[WHAT IS BEING ASKED] Copy the data from the line that contains "root of tail: (25, 37)" to its last line, exactly, including both of those lines and leaving out everything before.

TASK INPUTS section start

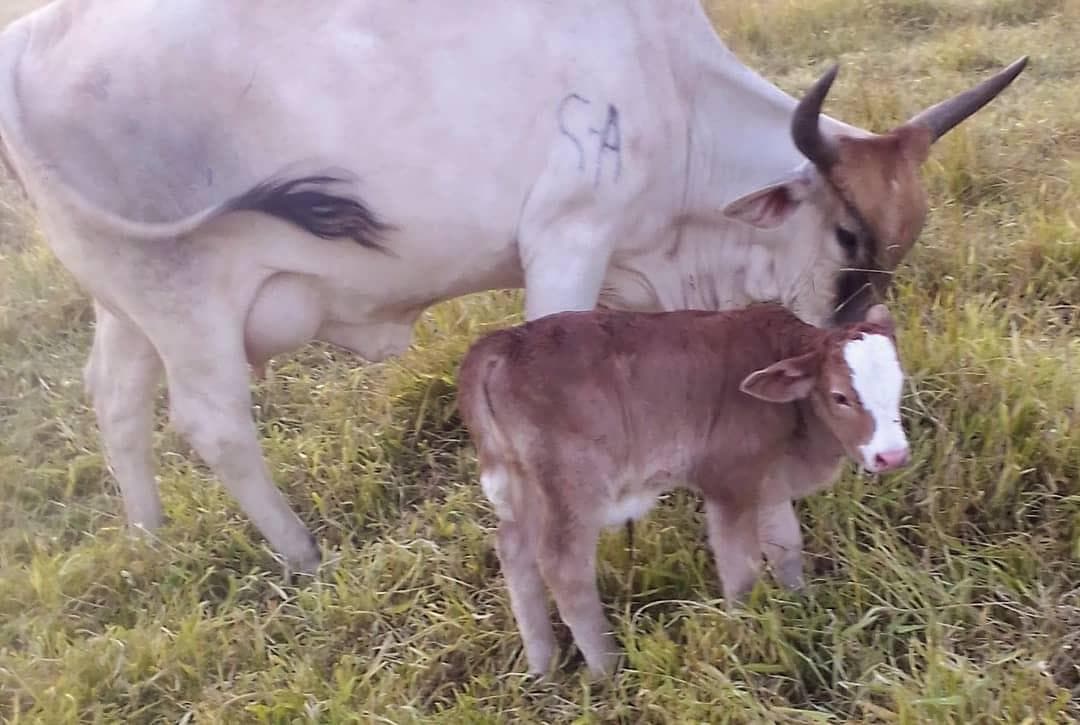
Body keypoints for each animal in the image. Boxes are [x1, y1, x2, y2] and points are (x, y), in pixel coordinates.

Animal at [0, 0, 1024, 574]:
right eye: (848, 233)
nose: (859, 336)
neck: (672, 90)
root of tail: (25, 37)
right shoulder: (570, 233)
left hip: (124, 301)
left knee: (115, 401)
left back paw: (150, 544)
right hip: (183, 295)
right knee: (212, 421)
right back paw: (303, 557)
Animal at [456, 302, 910, 677]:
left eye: (899, 386)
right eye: (840, 396)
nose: (893, 456)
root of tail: (502, 343)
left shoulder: (768, 480)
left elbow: (786, 545)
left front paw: (801, 603)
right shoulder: (728, 481)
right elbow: (741, 568)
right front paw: (744, 633)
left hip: (524, 485)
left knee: (514, 550)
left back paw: (542, 666)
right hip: (573, 486)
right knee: (562, 565)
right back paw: (607, 669)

TASK INPUTS section end

[ANSWER SECTION]
root of tail: (25, 37)
right shoulder: (570, 233)
left hip: (124, 301)
left knee: (115, 401)
left back paw: (150, 544)
right hip: (183, 295)
right knee: (212, 421)
right back paw: (303, 557)
Animal at [456, 302, 910, 677]:
left eye: (899, 386)
right eye: (840, 396)
nose: (893, 456)
root of tail: (502, 343)
left shoulder: (768, 480)
left elbow: (786, 545)
left front paw: (801, 603)
right shoulder: (728, 481)
right elbow: (741, 568)
right front paw: (744, 633)
left hip: (524, 485)
left knee: (514, 550)
left back paw: (542, 666)
right hip: (573, 486)
right knee: (562, 565)
right back paw: (607, 669)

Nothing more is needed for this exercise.